# Oman National Transport Company



## momo86 (Jul 12, 2012)

anyone have the phone number for Oman National Transport Company in Dubai? I heard they do daily coach trips to Oman, and I would like to go to renew my Visa. Their official website is "suspended" and I can't find their number. If anyone has any information on how I can contact them or make a booking with them, please post in this thread. Much appreciated.


----------



## rsinner (Feb 3, 2009)

04-295 9920
2nd result on google. not sure if it works though


----------



## yoplu (Apr 24, 2012)

rsinner said:


> 04-295 9920
> 2nd result on google. not sure if it works though


Ive seen those coaches once on a visa run myself and they look naaaasty lol.
Depends on your budget i suppose. They cant be very expensive I expect and the way all the curtains were drawn on the side windows, not sure if their AC is working, or works well enough.

Go Tours Dubai has been used by a lot of us on here.

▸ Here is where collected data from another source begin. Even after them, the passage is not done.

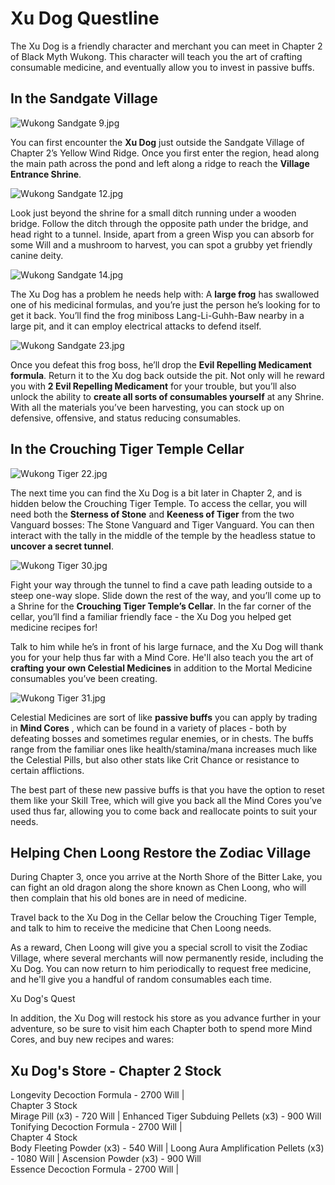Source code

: # Xu Dog Questline

The Xu Dog is a friendly character and merchant you can meet in Chapter 2 of Black Myth Wukong. This character will teach you the art of crafting consumable medicine, and eventually allow you to invest in passive buffs. 

## In the Sandgate Village

![Wukong Sandgate 9.jpg](https://oyster.ignimgs.com/mediawiki/apis.ign.com/black-myth-wukong/6/63/Wukong_Sandgate_9.jpg)

You can first encounter the **Xu Dog** just outside the Sandgate Village of Chapter 2’s Yellow Wind Ridge. Once you first enter the region, head along the main path across the pond and left along a ridge to reach the **Village Entrance Shrine**. 

![Wukong Sandgate 12.jpg](https://oyster.ignimgs.com/mediawiki/apis.ign.com/black-myth-wukong/2/2a/Wukong_Sandgate_12.jpg)

Look just beyond the shrine for a small ditch running under a wooden bridge. Follow the ditch through the opposite path under the bridge, and head right to a tunnel. Inside, apart from a green Wisp you can absorb for some Will and a mushroom to harvest, you can spot a grubby yet friendly canine deity. 

![Wukong Sandgate 14.jpg](https://oyster.ignimgs.com/mediawiki/apis.ign.com/black-myth-wukong/f/fe/Wukong_Sandgate_14.jpg)

The Xu Dog has a problem he needs help with: A **large frog** has swallowed one of his medicinal formulas, and you’re just the person he’s looking for to get it back. You’ll find the frog miniboss Lang-Li-Guhh-Baw nearby in a large pit, and it can employ electrical attacks to defend itself. 

![Wukong Sandgate 23.jpg](https://oyster.ignimgs.com/mediawiki/apis.ign.com/black-myth-wukong/2/27/Wukong_Sandgate_23.jpg)

Once you defeat this frog boss, he’ll drop the **Evil Repelling Medicament formula**. Return it to the Xu dog back outside the pit. Not only will he reward you with **2 Evil Repelling Medicament** for your trouble, but you’ll also unlock the ability to **create all sorts of consumables yourself** at any Shrine. With all the materials you’ve been harvesting, you can stock up on defensive, offensive, and status reducing consumables. 

## In the Crouching Tiger Temple Cellar

![Wukong Tiger 22.jpg](https://oyster.ignimgs.com/mediawiki/apis.ign.com/black-myth-wukong/6/6b/Wukong_Tiger_22.jpg)

The next time you can find the Xu Dog is a bit later in Chapter 2, and is hidden below the Crouching Tiger Temple. To access the cellar, you will need both the **Sterness of Stone** and **Keeness of Tiger** from the two Vanguard bosses: The Stone Vanguard and Tiger Vanguard. You can then interact with the tally in the middle of the temple by the headless statue to **uncover a secret tunnel**. 

![Wukong Tiger 30.jpg](https://oyster.ignimgs.com/mediawiki/apis.ign.com/black-myth-wukong/2/2e/Wukong_Tiger_30.jpg)

Fight your way through the tunnel to find a cave path leading outside to a steep one-way slope. Slide down the rest of the way, and you’ll come up to a Shrine for the **Crouching Tiger Temple’s Cellar**. In the far corner of the cellar, you’ll find a familiar friendly face - the Xu Dog you helped get medicine recipes for! 

Talk to him while he’s in front of his large furnace, and the Xu Dog will thank you for your help thus far with a Mind Core. He'll also teach you the art of **crafting your own Celestial Medicines** in addition to the Mortal Medicine consumables you’ve been creating. 

![Wukong Tiger 31.jpg](https://oyster.ignimgs.com/mediawiki/apis.ign.com/black-myth-wukong/e/ec/Wukong_Tiger_31.jpg)

Celestial Medicines are sort of like **passive buffs** you can apply by trading in **Mind Cores** , which can be found in a variety of places - both by defeating bosses and sometimes regular enemies, or in chests. The buffs range from the familiar ones like health/stamina/mana increases much like the Celestial Pills, but also other stats like Crit Chance or resistance to certain afflictions. 

The best part of these new passive buffs is that you have the option to reset them like your Skill Tree, which will give you back all the Mind Cores you’ve used thus far, allowing you to come back and reallocate points to suit your needs. 

## Helping Chen Loong Restore the Zodiac Village

During Chapter 3, once you arrive at the North Shore of the Bitter Lake, you can fight an old dragon along the shore known as Chen Loong, who will then complain that his old bones are in need of medicine. 

Travel back to the Xu Dog in the Cellar below the Crouching Tiger Temple, and talk to him to receive the medicine that Chen Loong needs. 

As a reward, Chen Loong will give you a special scroll to visit the Zodiac Village, where several merchants will now permanently reside, including the Xu Dog. You can now return to him periodically to request free medicine, and he'll give you a handful of random consumables each time. 

Xu Dog's Quest

In addition, the Xu Dog will restock his store as you advance further in your adventure, so be sure to visit him each Chapter both to spend more Mind Cores, and buy new recipes and wares: 

Xu Dog's Store - Chapter 2 Stock   
---  
Longevity Decoction Formula - 2700 Will |   
Chapter 3 Stock   
Mirage Pill (x3) - 720 Will | Enhanced Tiger Subduing Pellets (x3) - 900 Will   
Tonifying Decoction Formula - 2700 Will |   
Chapter 4 Stock   
Body Fleeting Powder (x3) - 540 Will | Loong Aura Amplification Pellets (x3) - 1080 Will | Ascension Powder (x3) - 900 Will   
Essence Decoction Formula - 2700 Will |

They take expats there 1-2 times per week so you could try them.


----------



## yoplu (Apr 24, 2012)

fahadalzaabi said:


> don't know the exact amount they charge but it is cheap by road, even you can take a flight it would cost you around 200 AED, as one of my friend recently visited there by air.
> best deals in dubai | holidays from dubai | dubai discount


That is very cheap. Presumably thats to Muscat airport? Does it leave from Dubai airport and at a reasonable time in the day?


----------